WORK REQUEST 1: For each statement about the commentary on the GHK-Cu video, answer yes or no according to whether the text supports it, and quote the words that settle it. (a) Garcia uses GHK-Cu only as a topical treatment. (b) The text judges the injectable claims less supported than the topical ones. (c) Garcia offered followers her sourcing list in return for a comment.
WORK REQUEST 2: Transcribe, word for word, the stretch of the GHK-Cu commentary from "Does the science" through "the topical ones.".
WORK REQUEST 3: Turn the paragraph of the GHK-Cu commentary that opens "Garcia presented GHK-Cu as the one peptide" into a bulleted list that keeps its main facts.

QUOTED PASSAGE:
:::

What did @iamcynthiagarcia actually say?
Garcia presented GHK-Cu as the one peptide "you can actually see working when you look in the mirror," describing it as something your body makes naturally but loses with age. She said it "literally switches on the genes for cell regeneration," backed by "40 years of research." She uses it two ways: topically for tone and texture, and via injection for "deeper cellular" effects. Her signature tip is using it before and after microneedling or lasers to speed healing. She closed by offering followers access to her sourcing list in exchange for a comment.
Worth noting: she consistently called it "GHQ CEO" throughout the video, which is a mispronunciation of GHK-Cu (glycine-histidine-lysine copper). Small thing, but if you're recommending injections, getting the name right matters.
Does the science back this up?
More than you might expect for an Instagram peptide recommendation, yes. The foundational research is real, though the injectable claims are less supported than the topical ones.

:::

RECORD EXCERPTS:

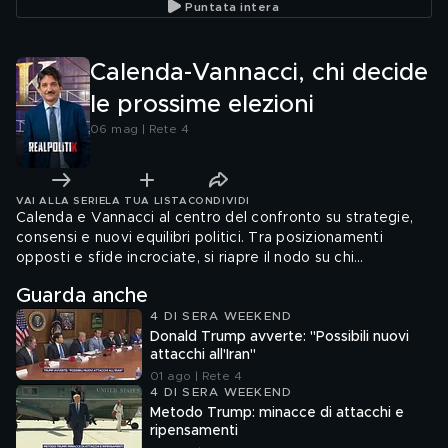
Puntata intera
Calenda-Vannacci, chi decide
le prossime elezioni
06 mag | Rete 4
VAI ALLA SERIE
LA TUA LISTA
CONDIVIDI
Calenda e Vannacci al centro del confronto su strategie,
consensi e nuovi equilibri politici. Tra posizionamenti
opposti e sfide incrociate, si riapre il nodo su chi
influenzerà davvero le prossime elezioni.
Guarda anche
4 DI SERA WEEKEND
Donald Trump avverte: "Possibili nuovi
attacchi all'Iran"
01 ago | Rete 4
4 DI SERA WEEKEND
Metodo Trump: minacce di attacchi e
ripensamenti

:::

ANSWER SECTION 1:
(a) No: "She uses it two ways: topically for tone and texture, and via injection for "deeper cellular" effects."
(b) Yes: "the injectable claims are less supported than the topical ones."
(c) Yes: "She closed by offering followers access to her sourcing list in exchange for a comment."

ANSWER SECTION 2:
Does the science back this up?
More than you might expect for an Instagram peptide recommendation, yes. The foundational research is real, though the injectable claims are less supported than the topical ones.

ANSWER SECTION 3:
- Garcia presented GHK-Cu as the one peptide "you can actually see working when you look in the mirror."
- She described it as something the body makes naturally but loses with age.
- She said it "literally switches on the genes for cell regeneration," backed by "40 years of research."
- She uses it topically for tone and texture and by injection for "deeper cellular" effects.
- Her signature tip is to use it before and after microneedling or lasers to speed healing.
- She closed by offering followers access to her sourcing list in exchange for a comment.